Konularını genellikle İstanbul, İstanbul’un kenar mahallelerinde, yoksul semtlerinde yaşananlar oluşturur. Bir işçi çocuğu olarak yakından tanıyıp gözlemlediği yoksulların, emekçilerin yaşadıklarını anlatır. Yaşamdan beslenen öyküleri büyük bir konu çeşitliliğine sahiptir. İstanbul’un yıllar içinde değişen yüzü, rant uğruna kentin yağmalanması sonucunda yaşamımızdan eksilenler, değişen insanlar; göçle gelen insanların yaşadıkları, işsizlik, ABD üsleri, yakın dönemde ülkemizde yaşanan olaylar, son dönem öykülerinde, 2015 yılında yitirdiğimiz yaşam ve yazın yoldaşı Şair Sennur Sezer’e duyduğu sevgi ve özlem; kısacası yaşama dair her şey.
EMEKÇİ SEMTLERİ, FABRİKALAR, YOKSUL EV İÇLERİ…
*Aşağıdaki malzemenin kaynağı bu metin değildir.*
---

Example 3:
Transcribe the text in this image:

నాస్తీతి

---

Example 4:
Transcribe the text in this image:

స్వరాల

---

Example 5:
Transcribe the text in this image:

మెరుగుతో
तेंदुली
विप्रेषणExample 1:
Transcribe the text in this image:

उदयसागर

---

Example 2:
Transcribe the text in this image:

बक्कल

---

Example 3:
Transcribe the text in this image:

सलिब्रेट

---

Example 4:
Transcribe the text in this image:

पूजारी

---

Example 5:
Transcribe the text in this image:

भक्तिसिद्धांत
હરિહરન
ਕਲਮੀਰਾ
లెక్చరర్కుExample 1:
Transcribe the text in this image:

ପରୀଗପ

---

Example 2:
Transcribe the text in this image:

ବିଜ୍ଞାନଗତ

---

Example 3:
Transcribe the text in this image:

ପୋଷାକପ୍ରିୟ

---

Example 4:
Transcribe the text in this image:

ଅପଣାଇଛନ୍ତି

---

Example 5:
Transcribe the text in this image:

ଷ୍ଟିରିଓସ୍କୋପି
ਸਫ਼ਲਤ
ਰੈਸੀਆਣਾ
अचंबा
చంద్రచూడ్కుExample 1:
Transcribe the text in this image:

Adnan Özyalçıner öykülerinde insan, olay, yer ve zaman olguları diyalektik bir bütünlük taşır. İstanbul’un emekçi semtleri, fabrikalar, yoksul ev içleri, semt kahveleri, pazar yerleri, karpuz sergileri, panayırlar, arsalara kurulan bayram yerleri, plazalar, duraklar, parklar, anıtlar öykülerin geçtiği mekanlardır; bazen de öykünün asıl kahramanlarıdır. Ancak onun öyküleri İstanbul’la sınırlı değildir; ABD eliyle kurulan askeri üsler, Kürtlerin yaşadığı coğrafya, ülkeden ayrılmak zorunda kalanların sığındığı Almanya ve öteki Avrupa ülkeleri de öykülerin geçtiği yerler ve mekanlardır.
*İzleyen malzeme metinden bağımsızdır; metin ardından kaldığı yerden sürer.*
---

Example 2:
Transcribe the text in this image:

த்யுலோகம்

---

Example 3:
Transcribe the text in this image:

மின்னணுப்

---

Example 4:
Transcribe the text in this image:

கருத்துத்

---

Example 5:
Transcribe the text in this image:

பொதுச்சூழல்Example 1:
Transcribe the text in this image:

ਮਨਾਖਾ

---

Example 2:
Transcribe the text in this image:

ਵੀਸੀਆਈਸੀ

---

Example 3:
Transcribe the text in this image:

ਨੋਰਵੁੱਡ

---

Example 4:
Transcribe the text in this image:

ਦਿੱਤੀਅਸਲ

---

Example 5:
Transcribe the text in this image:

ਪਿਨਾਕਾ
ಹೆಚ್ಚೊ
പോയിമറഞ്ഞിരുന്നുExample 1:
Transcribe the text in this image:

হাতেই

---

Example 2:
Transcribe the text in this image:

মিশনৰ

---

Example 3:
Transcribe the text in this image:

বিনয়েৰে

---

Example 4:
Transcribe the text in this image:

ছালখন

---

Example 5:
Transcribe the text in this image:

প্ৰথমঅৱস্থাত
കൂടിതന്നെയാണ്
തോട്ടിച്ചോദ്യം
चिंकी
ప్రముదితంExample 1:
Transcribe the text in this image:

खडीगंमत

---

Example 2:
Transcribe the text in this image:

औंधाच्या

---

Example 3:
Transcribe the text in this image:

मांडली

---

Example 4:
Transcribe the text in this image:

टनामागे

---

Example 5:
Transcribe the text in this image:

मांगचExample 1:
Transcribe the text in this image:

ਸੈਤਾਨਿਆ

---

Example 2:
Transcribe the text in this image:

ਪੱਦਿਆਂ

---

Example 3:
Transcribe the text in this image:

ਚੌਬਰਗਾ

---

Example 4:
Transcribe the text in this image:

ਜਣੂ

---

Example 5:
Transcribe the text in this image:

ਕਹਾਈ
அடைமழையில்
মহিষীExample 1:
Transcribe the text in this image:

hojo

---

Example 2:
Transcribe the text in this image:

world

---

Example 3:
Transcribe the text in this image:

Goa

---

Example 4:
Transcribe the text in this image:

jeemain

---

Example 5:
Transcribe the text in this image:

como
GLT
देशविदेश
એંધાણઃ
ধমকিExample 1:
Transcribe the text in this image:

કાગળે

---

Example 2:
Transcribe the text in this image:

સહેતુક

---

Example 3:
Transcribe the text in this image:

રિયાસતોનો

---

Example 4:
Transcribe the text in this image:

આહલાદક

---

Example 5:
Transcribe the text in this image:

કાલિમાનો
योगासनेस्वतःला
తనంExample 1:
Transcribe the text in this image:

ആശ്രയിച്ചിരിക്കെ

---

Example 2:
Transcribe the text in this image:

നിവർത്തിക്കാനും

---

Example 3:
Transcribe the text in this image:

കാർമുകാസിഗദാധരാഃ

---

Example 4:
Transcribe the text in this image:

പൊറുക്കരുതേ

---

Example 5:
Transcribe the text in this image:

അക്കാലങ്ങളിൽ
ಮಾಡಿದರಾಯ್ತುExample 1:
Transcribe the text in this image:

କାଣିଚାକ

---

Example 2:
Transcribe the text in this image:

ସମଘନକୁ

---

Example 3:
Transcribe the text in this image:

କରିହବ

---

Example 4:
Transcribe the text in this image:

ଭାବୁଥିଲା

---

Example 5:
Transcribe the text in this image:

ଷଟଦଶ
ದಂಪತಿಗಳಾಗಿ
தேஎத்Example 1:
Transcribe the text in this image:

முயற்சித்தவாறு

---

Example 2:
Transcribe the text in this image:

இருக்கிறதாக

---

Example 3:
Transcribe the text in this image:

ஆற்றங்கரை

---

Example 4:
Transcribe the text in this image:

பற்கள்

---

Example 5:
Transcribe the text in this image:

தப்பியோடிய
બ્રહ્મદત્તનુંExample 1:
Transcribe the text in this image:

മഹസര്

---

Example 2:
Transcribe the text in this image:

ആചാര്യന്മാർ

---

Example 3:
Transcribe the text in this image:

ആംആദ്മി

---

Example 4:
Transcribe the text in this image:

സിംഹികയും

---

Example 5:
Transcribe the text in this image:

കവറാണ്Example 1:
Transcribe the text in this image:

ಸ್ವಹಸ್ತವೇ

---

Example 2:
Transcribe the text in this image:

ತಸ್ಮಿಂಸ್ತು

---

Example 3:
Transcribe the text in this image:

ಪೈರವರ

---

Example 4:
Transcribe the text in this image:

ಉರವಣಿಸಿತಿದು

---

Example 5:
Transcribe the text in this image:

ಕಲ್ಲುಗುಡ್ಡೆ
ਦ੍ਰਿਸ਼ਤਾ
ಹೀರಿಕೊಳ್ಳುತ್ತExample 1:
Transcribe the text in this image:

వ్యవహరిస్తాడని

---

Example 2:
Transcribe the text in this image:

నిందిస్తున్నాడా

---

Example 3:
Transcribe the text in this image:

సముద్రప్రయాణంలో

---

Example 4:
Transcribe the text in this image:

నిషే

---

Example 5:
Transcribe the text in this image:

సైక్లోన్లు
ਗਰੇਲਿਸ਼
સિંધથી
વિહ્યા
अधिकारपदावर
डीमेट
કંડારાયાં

YAŞAMIN HER ALANINDAN İNSANLARI VARDIR
Adnan Özyalçıner’in öykülerinde zaman da kendini duyumsatan bir olgudur. Müthiş gözlem gücüyle anlattığı öyküler; konu-olay, yer, kişi ve dil açısından anlatıldığı dönemin tarihsel arka planına dair ip uçları verir. Dokumacının Ölümü’nde bir işçinin ve ailesinin öyküsünün yanı sıra 1940’lı yıllarda 2. Dünya Savaşı nedeniyle halkın günlük yaşamına yansıyan yokluk ve yoksunluk da ortaya konur. Yıkım Günleri’nde 1950’li yıllarda Menderes döneminde İstanbul’un yeniden inşası adıyla yapılan yağma ve yıkımla birlikte, evleri iş yerleri yıkılan insanların, küçük esnafın yaşadıkları güçlüklere, duygu ve düşüncelerine yer verilir. Panayır, Cambazlar da Savaşı Yitirdi öyküleri boş arsalara kurulan panayırların, bayram yerlerinin, ip cambazlarının bulunduğu döneme tanıklık eder. Gözleri Bağlı Adam’da 1950’den sonra ülkemizin birçok bölgesine kurulan üsler konu edilir. Cennet Bahçesi öyküsünde bir aşk öyküsünün paralelinde 1960’lı yıllarda yükselen öğrenci hareketleri, Deniz Gezmiş ve arkadaşlarının, devrimci öğrenci gençlerin Dolmabahçe’deki 6. Filo’ya karşı eylemi yer alır. Ayak İzleri’nde 1990’lı yıllarda ülkemizde yaşanılanlara, Alandaki Park’ta 2013’teki Gezi Parkı direnişine tanıklık edilir. Yeni yayımlanan Torik Akını kitabındaki son dönem öykülerinde günümüz İstanbul’undaki yaşama ve ülkemiz insanlarının durumuna tanıklık edilir; Çıplak ve Ölü ile Orta Yerdeki Kan öykülerinde yer adı belirtilmese de yakın dönemde Diyarbakır, Cizre ve öteki Kürt illerinde geçen olaylar anlatılır.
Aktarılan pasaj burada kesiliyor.